O ranking de busca do Google também analisa centenas de indicadores para determinar quais resultados mostramos para uma determinada busca — dos conteúdos mais recentes ao número de vezes que seu termo de busca aparece na página. Esse ranking também foi atualizado para "trazer páginas mais confiáveis e rebaixar conteúdo de má qualidade". A ferramenta de busca também foi atualizada para permitir um feedback mais amplo ao internauta sobre o conteúdo buscado. O Google não disponibilizou um porta-voz para falar com o GLOBO, mas informou por meio da assessoria as principais mudanças feitas na plataforma para reduzir a relevância das "fake news".

Assim como o Google e o Facebook, o Twitter também integra desde 2015 a First Draft Coalition, uma rede que inclui grandes veículos de mídia internacionais para desenvolvimentos de ferramentas de verificação colaborativa. Google e Facebook também têm investido em parcerias com empresas de checagem de fatos.O Twitter, porém, não tem desenvolvido uma estratégia específica para combater o uso de "fake news" por meio de sua plataforma, apesar de reconhecer o problema mundial que elas causam.

"O Twitter, por natureza, é uma plataforma aberta. Por isso, nossa comunidade global de usuários, incluindo veículos de comunicação de todo o mundo, tem capacidade de ver, apontar e corrigir inverdades em tempo real. Esse engajamento com questões importantes para a sociedade é algo que ocorre no Twitter todos os dias no mundo inteiro. Para proteger a experiência das pessoas na plataforma, temos regras sobre conteúdos e comportamentos permitidos", disse o Twitter ao GLOBO por meio da assessoria.


RISCOS PERMANECEM

Apesar dessas iniciativas, o risco da "fake news" na disputa eleitoral do ano que vem ainda permanece.

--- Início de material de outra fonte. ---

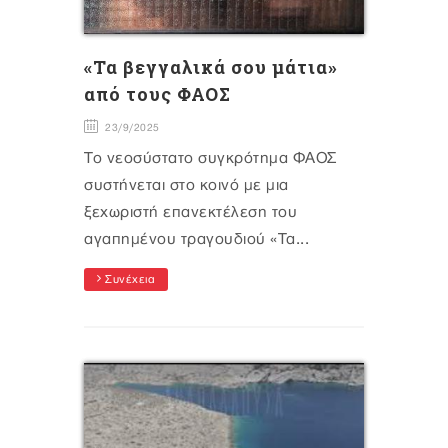
«Τα βεγγαλικά σου μάτια»
από τους ΦΑΟΣ
23/9/2025
Το νεοσύστατο συγκρότημα ΦΑΟΣ
συστήνεται στο κοινό με μια
ξεχωριστή επανεκτέλεση του
αγαπημένου τραγουδιού «Τα...
Συνέχεια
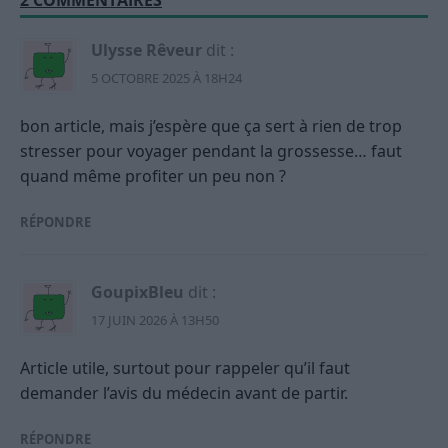
Ulysse Rêveur
dit :
5 OCTOBRE 2025 À 18H24
bon article, mais j’espère que ça sert à rien de trop
stresser pour voyager pendant la grossesse… faut
quand même profiter un peu non ?
RÉPONDRE
GoupixBleu
dit :
17 JUIN 2026 À 13H50
Article utile, surtout pour rappeler qu’il faut
demander l’avis du médecin avant de partir.
RÉPONDRE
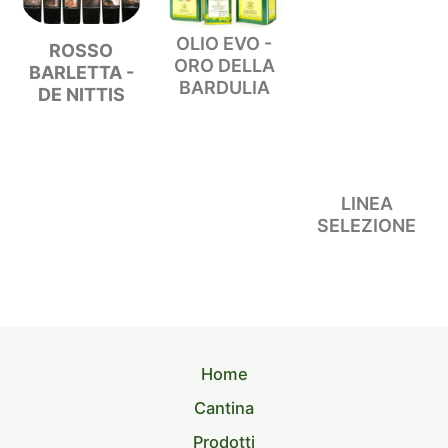
OLIO EVO -
ROSSO
ORO DELLA
BARLETTA -
BARDULIA
DE NITTIS
LINEA
SELEZIONE
Home
Cantina
Prodotti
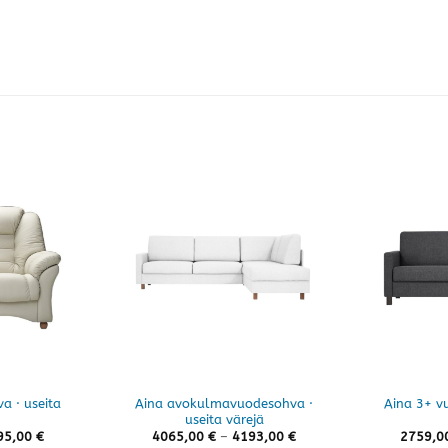
va · useita
Aina avokulmavuodesohva ·
Aina 3+ v
useita värejä
Hintaluokka:
Hintaluokka:
95,00
€
4065,00
€
–
4193,00
€
2759,0
995,00 €
4065,00 €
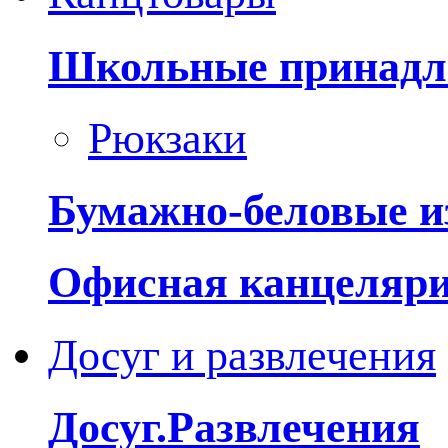
Школьные принадл
Рюкзаки
Бумажно-беловые и
Офисная канцеляр
Досуг и развлечения
Досуг.Развлечения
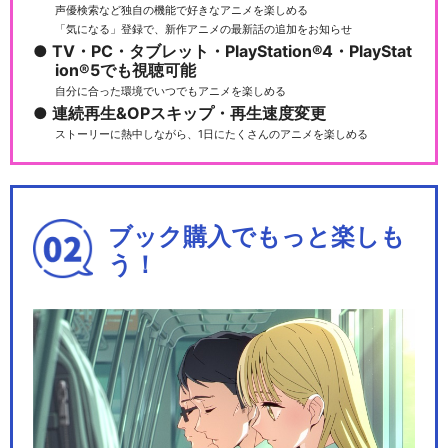
声優検索など独自の機能で好きなアニメを楽しめる
「気になる」登録で、新作アニメの最新話の追加をお知らせ
メモリーズ・ラスト/黒崎真音
TV・PC・タブレット・PlayStation®4・PlayStat
ion®5でも視聴可能
自分に合った環境でいつでもアニメを楽しめる
連続再生&OPスキップ・再生速度変更
ストーリーに熱中しながら、1日にたくさんのアニメを楽しめる
only my railgun/fripSide
ブック購入でもっと楽しも
う！
LEVEL5-judgelight-/frip…
Dear My Friend-まだ見ぬ未
来へ-…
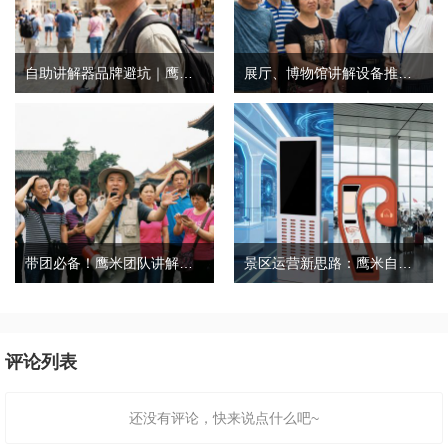
自助讲解器品牌避坑｜鹰米自助讲解器，实测好用不踩雷
展厅、博物馆讲解设备推荐｜分区讲解系统，解决多团队接待核心痛点
带团必备！鹰米团队讲解器，防串音 + 易管理双在线
景区运营新思路：鹰米自助租赁柜，不只是省了点人工费
评论列表
还没有评论，快来说点什么吧~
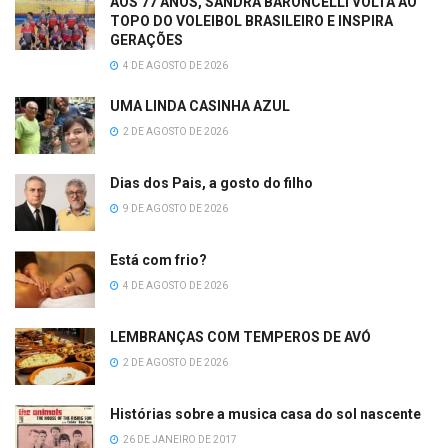
AOS 77 ANOS, SANDRA BARONCELLI VOLTA AO
TOPO DO VOLEIBOL BRASILEIRO E INSPIRA
GERAÇÕES
4 DE AGOSTO DE 2026
UMA LINDA CASINHA AZUL
2 DE AGOSTO DE 2026
Dias dos Pais, a gosto do filho
9 DE AGOSTO DE 2026
Está com frio?
4 DE AGOSTO DE 2026
LEMBRANÇAS COM TEMPEROS DE AVÓ
2 DE AGOSTO DE 2026
Histórias sobre a musica casa do sol nascente
26 DE JANEIRO DE 2017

Para o professor de Comunicação Política da Puc-Rio Arthur Ituassu, uma tentativa de regulação, por exemplo, pode esbarrar no cerceamento da liberdade que caracteriza a internet, o que pode gerar para as próprias redes sociais, como o Facebook, Twitter e Google, problemas com seus usuários.

— Na web você tem uma capacidade grande de usar laranjas, perfis espalhados fora do país. De repente você descobre que a origem do conteúdo falso está em um IP na Islândia e aí? Vai fazer o que com isso?

Para o pesquisador, os riscos da disseminação de fake news são ainda maiores no aplicativo WhatsApp, em que há sigilo das comunicações dos usuários e não é possível monitorar o que é compartilhado, inclusive pela Justiça. O professor de Direito da Uerj Rodrigo Brandão lembra que a Constituição prevê a liberdade de expressão, mas também a veda o anonimato, com o objetivo de permitir a responsabilização futura, quando há lesão à honra. Ainda assim, na sua avaliação, não há regulamentação clara sobre se a vedação do anonimato obrigaria um site ou não a identificar seus autores.

— O marco civil permite que se chegue nas pessoas através do endereço de IP, data e hora de publicação, já está previsto o rastreamento e instrumentos para se chegar no responsável, mas em matéria eleitoral, para esses sites, seria benéfica uma regulação, que poderia ser feita por resolução do TSE, por exemplo, que tornasse uma exigência para blogs e sites políticos a identificação de quem é a pessoa física e jurídica por trás deles — argumenta Brandão.